Numerous publications have detailed suboptimal hospital management of women in labor or newborns, variously reported as contributing to 10 to 75 percent of all perinatal deaths (Lawn and Darmstadt forthcoming). Thus, there is scope for improving outcomes and client satisfaction in virtually all settings. For example, in much of Sub-Saharan Africa, a significant proportion of women deliver in facilities that collect data that could be used to identify achievable improvements in care (box 27.4).
[Box 27.4]
Step 3: Phase the Systematic Scaling-Up of Newborn Care
Although some resource-poor countries have succeeded in building functional systems (box 27.5), the process, especially for clinical care, takes time. Professional care during childbirth and childhood illnesses is the ideal, but significant costs are involved in increasing the numbers of professionals and retaining them, especially in rural posts. Even maintaining current staff presents challenges, given low pay and high frustration. To markedly increase coverage requires new commitment now to a massive expansion in the number of midwives and to innovative approaches to retain staff, especially in hard-to-serve areas. Supply constraints must be systematically identified and targeted—notably, human resources, accessibility to facilities, financial barriers, and supply of commodities and drugs (Knippenberg and others 2005). Demand-side strategies are also important, including consideration of subsidies for preventive care or transport for emergency care.
[Box 27.5]
In the meantime, most neonatal deaths continue to occur in underserved and poor communities that will wait the longest for access to skilled care. Each year, 60 million women deliver without skilled care present. There is a moral imperative to reach those women now.

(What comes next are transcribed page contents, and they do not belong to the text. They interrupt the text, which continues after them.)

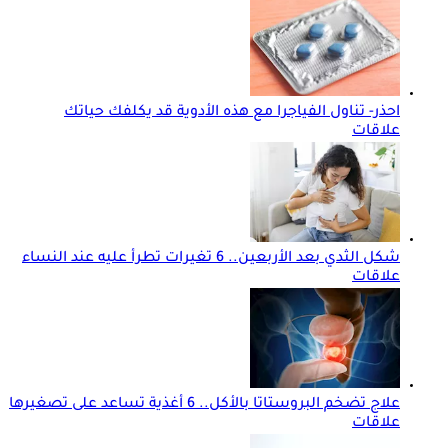
احذر- تناول الفياجرا مع هذه الأدوية قد يكلفك حياتك
علاقات
شكل الثدي بعد الأربعين.. 6 تغيرات تطرأ عليه عند النساء
علاقات
علاج تضخم البروستاتا بالأكل.. 6 أغذية تساعد على تصغيرها
علاقات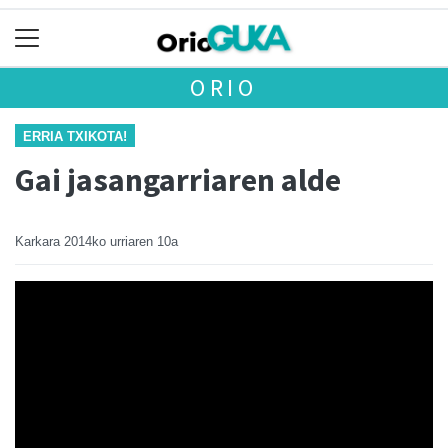
ORIO
ERRIA TXIKOTA!
Gai jasangarriaren alde
Karkara
2014ko urriaren 10a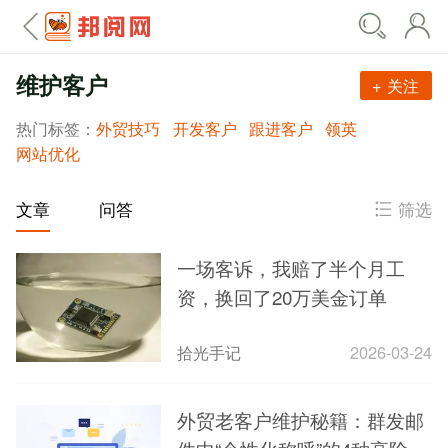
维护客户
+ 关注
热门标签：
外贸技巧
开发客户
跟进客户
领英
网站优化
筛选
文章
问答
一场客诉，我赔了半个月工
资，换回了20万美金订单
拾光手记
2026-03-24
外贸老客户维护秘籍：群发邮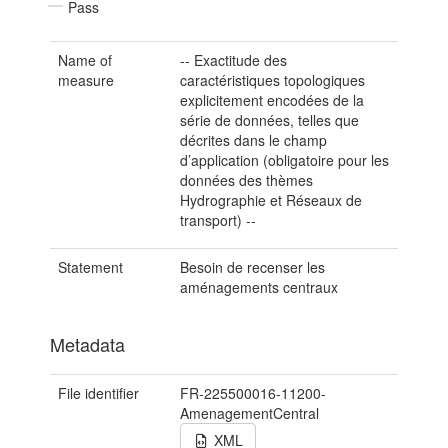
Pass
Name of
-- Exactitude des
measure
caractéristiques topologiques
explicitement encodées de la
série de données, telles que
décrites dans le champ
d’application (obligatoire pour les
données des thèmes
Hydrographie et Réseaux de
transport) --
Statement
Besoin de recenser les
aménagements centraux
Metadata
File identifier
FR-225500016-11200-
AmenagementCentral
XML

Feasible strategies to reduce NMRs exist (for example, efforts to improve family behaviors, tetanus toxoid immunization campaigns, and community-based management of acute respiratory infections) and have been demonstrated in poorly developed health care systems. Interim strategies are available, such as linking a group of traditional birth attendants with skilled attendants (Koblinsky, Campbell, and Heichelheim 1999) or medical assistants to perform cesarean sections. Policy conflicts between skilled and community approaches are not helpful. Both approaches are required. With phased program planning, community services can be used now while professional care is being strengthened. The community services can then promote demand for skilled care (Knippenberg and others 2005).

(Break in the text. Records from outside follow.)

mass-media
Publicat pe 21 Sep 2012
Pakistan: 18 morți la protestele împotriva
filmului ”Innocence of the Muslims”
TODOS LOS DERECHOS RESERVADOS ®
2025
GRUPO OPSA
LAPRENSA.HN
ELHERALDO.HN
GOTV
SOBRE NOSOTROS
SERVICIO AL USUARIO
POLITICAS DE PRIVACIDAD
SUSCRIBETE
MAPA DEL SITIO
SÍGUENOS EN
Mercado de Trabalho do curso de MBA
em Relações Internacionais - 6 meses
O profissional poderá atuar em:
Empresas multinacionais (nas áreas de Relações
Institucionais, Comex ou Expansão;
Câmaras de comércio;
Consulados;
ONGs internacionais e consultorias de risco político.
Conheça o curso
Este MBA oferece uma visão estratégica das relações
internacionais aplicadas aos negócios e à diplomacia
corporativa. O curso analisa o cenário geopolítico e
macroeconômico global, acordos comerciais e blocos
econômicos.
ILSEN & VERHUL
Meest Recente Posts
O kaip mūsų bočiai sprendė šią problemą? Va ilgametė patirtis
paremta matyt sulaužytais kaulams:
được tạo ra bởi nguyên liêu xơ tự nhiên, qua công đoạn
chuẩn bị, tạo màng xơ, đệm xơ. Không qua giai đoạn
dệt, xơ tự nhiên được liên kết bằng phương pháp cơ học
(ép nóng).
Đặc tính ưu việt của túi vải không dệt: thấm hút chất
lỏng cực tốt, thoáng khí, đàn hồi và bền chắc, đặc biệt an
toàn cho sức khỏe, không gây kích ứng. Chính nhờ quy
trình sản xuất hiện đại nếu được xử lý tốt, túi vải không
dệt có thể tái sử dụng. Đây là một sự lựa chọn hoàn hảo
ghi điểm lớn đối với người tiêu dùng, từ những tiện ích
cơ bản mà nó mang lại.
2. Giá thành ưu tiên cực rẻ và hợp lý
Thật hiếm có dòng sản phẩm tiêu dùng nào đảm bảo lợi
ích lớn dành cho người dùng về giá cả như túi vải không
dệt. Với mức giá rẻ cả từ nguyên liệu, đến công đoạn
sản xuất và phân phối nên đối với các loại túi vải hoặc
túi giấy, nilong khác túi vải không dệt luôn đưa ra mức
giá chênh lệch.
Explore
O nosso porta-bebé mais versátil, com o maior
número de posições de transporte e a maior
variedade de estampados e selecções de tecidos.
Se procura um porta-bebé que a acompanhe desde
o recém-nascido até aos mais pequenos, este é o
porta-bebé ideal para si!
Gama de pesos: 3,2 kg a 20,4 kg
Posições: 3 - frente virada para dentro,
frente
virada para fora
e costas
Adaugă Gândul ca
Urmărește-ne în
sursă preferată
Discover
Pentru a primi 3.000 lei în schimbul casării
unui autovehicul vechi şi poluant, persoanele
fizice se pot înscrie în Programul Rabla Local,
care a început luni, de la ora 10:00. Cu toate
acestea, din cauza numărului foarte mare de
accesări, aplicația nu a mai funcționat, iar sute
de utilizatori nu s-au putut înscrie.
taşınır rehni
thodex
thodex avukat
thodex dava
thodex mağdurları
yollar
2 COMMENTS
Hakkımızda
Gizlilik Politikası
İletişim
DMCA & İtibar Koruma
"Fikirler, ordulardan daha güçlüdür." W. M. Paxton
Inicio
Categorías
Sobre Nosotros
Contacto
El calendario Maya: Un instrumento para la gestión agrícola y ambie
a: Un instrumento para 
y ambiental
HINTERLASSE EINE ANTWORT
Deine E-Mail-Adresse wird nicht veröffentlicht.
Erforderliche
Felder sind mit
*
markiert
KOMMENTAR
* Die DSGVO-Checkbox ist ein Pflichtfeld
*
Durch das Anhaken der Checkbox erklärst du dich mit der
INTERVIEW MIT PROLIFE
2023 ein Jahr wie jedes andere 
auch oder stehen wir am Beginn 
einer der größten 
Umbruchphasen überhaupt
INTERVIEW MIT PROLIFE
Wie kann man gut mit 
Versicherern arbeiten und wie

Step 4: Monitor Coverage and Measure Effect and Cost
In most high-mortality countries, NMRs are measured only intermittently (typically every five years through demographic and health surveys). Tracking of coverage indicators, and especially equity of coverage, is important for managing program decision making. Information is lacking, and the information that is available is often not used to improve care. Governments must be encouraged to report funding, coverage, and outcomes related to national plans for maternal, neonatal, and child survival. Donors should also be accountable for reporting funding flows and ensuring that commitments are kept (Martines and others 2005).